=== WHAT IS NEEDED ===
Needed from the data below: every line from the one with "List each element's type and" up to and including the one with "Document page, 2001x1125 pixels.", repeated exactly and with nothing else.

INPUT DATA START

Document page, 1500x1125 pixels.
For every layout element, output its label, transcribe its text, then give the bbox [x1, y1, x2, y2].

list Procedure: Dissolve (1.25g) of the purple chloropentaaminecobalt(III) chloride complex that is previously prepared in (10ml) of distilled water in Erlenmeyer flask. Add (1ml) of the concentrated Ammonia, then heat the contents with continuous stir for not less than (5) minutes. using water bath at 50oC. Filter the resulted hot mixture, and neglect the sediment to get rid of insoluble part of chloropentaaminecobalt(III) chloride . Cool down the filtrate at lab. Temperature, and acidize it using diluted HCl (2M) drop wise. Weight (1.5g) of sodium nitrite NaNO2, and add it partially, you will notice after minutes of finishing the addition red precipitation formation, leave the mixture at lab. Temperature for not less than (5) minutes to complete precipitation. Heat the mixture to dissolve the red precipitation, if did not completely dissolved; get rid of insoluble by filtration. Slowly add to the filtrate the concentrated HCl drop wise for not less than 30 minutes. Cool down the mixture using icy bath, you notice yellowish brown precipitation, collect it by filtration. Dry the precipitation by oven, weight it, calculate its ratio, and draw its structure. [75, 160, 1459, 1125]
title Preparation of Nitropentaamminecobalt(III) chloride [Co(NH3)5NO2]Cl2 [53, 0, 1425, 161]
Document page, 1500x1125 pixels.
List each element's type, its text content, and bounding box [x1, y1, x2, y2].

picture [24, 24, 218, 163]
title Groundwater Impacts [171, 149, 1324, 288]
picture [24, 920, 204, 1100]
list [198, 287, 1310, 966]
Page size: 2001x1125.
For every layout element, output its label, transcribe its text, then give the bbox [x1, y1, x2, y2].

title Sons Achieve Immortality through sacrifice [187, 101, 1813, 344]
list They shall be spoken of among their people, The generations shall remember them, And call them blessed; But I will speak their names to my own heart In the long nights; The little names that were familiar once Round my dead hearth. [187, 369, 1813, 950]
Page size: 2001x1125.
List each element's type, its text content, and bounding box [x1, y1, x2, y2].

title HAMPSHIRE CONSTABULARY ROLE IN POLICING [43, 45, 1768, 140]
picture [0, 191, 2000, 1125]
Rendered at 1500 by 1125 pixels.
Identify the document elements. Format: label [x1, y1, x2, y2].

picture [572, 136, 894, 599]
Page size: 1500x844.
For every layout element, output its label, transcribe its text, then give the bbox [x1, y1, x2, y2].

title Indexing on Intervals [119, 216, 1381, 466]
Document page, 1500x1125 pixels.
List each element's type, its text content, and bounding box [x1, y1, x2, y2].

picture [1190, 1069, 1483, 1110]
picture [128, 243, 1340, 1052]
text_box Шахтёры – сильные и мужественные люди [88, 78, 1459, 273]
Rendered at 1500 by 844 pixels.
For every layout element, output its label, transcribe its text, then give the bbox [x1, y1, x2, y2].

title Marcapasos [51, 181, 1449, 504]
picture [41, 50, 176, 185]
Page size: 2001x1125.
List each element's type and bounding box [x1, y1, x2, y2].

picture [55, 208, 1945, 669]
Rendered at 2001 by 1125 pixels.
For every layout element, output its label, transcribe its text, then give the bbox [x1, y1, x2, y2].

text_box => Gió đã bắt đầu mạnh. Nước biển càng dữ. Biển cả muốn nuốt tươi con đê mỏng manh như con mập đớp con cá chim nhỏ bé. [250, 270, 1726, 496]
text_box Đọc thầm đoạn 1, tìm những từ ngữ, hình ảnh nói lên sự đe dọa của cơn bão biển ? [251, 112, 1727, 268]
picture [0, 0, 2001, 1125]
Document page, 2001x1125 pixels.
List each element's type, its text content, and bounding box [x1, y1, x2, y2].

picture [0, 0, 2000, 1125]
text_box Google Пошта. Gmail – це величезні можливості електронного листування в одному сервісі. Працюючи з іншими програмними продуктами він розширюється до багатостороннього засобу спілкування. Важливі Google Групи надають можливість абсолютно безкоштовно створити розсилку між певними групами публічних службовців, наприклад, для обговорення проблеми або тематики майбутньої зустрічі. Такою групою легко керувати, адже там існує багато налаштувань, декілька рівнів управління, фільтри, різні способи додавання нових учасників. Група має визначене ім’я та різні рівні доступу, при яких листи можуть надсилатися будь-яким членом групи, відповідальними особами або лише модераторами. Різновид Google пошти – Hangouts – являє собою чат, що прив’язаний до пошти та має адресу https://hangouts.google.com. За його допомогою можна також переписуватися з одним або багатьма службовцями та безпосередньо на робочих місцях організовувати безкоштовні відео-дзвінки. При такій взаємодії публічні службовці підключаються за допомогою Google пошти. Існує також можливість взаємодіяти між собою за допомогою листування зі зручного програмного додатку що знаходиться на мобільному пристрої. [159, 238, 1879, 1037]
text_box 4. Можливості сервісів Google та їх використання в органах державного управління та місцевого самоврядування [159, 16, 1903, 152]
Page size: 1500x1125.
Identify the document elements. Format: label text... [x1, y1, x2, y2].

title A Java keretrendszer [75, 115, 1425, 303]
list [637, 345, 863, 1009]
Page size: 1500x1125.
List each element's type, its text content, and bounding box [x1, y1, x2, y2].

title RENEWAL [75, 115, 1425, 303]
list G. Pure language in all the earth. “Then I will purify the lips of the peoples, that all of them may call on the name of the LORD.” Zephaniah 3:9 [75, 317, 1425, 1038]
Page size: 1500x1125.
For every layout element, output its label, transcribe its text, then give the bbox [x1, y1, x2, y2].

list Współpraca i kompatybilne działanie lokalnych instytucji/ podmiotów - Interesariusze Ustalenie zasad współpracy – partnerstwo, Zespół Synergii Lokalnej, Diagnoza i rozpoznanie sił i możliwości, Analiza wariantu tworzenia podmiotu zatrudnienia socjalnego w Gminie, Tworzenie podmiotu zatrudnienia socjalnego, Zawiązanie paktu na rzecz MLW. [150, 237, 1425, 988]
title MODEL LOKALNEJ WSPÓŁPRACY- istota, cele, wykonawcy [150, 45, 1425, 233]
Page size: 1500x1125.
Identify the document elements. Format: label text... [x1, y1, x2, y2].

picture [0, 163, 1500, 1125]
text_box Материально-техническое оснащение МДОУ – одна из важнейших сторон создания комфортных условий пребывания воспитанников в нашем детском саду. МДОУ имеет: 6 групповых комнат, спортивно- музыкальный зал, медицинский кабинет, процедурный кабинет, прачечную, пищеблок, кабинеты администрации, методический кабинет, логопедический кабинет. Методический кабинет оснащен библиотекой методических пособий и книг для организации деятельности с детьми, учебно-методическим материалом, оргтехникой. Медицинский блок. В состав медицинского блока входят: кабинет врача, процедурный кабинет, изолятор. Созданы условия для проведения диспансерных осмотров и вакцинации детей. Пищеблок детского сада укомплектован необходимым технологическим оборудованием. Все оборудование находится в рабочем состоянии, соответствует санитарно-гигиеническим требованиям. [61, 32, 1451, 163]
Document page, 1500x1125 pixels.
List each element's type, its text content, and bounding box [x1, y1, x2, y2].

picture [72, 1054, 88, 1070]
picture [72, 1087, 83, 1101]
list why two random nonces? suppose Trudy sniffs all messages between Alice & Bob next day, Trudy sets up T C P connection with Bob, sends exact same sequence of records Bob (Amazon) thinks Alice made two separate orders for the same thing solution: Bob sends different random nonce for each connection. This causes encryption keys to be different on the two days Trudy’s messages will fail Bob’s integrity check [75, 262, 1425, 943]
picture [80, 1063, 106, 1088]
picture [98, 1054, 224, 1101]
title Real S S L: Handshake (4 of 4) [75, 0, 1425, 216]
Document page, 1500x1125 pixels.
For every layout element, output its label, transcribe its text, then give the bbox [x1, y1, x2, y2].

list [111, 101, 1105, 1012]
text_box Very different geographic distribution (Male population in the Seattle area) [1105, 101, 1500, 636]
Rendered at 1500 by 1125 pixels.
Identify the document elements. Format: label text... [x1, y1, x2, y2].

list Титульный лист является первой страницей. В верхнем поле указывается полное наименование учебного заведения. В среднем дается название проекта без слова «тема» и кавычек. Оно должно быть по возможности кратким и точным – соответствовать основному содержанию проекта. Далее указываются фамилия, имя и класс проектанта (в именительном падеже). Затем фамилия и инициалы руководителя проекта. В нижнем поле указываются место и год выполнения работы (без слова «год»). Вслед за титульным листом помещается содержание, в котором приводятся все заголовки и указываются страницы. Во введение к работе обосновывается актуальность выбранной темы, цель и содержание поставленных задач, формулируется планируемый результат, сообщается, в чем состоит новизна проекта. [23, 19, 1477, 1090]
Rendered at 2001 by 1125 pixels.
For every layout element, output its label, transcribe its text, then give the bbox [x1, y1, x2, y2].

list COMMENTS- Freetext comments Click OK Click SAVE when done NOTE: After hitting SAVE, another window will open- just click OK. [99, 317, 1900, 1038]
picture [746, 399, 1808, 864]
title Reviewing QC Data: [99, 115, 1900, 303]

INPUT DATA END

=== WRITTEN REPLY ===
List each element's type and bounding box [x1, y1, x2, y2].

picture [55, 208, 1945, 669]
Rendered at 2001 by 1125 pixels.
For every layout element, output its label, transcribe its text, then give the bbox [x1, y1, x2, y2].

text_box => Gió đã bắt đầu mạnh. Nước biển càng dữ. Biển cả muốn nuốt tươi con đê mỏng manh như con mập đớp con cá chim nhỏ bé. [250, 270, 1726, 496]
text_box Đọc thầm đoạn 1, tìm những từ ngữ, hình ảnh nói lên sự đe dọa của cơn bão biển ? [251, 112, 1727, 268]
picture [0, 0, 2001, 1125]
Document page, 2001x1125 pixels.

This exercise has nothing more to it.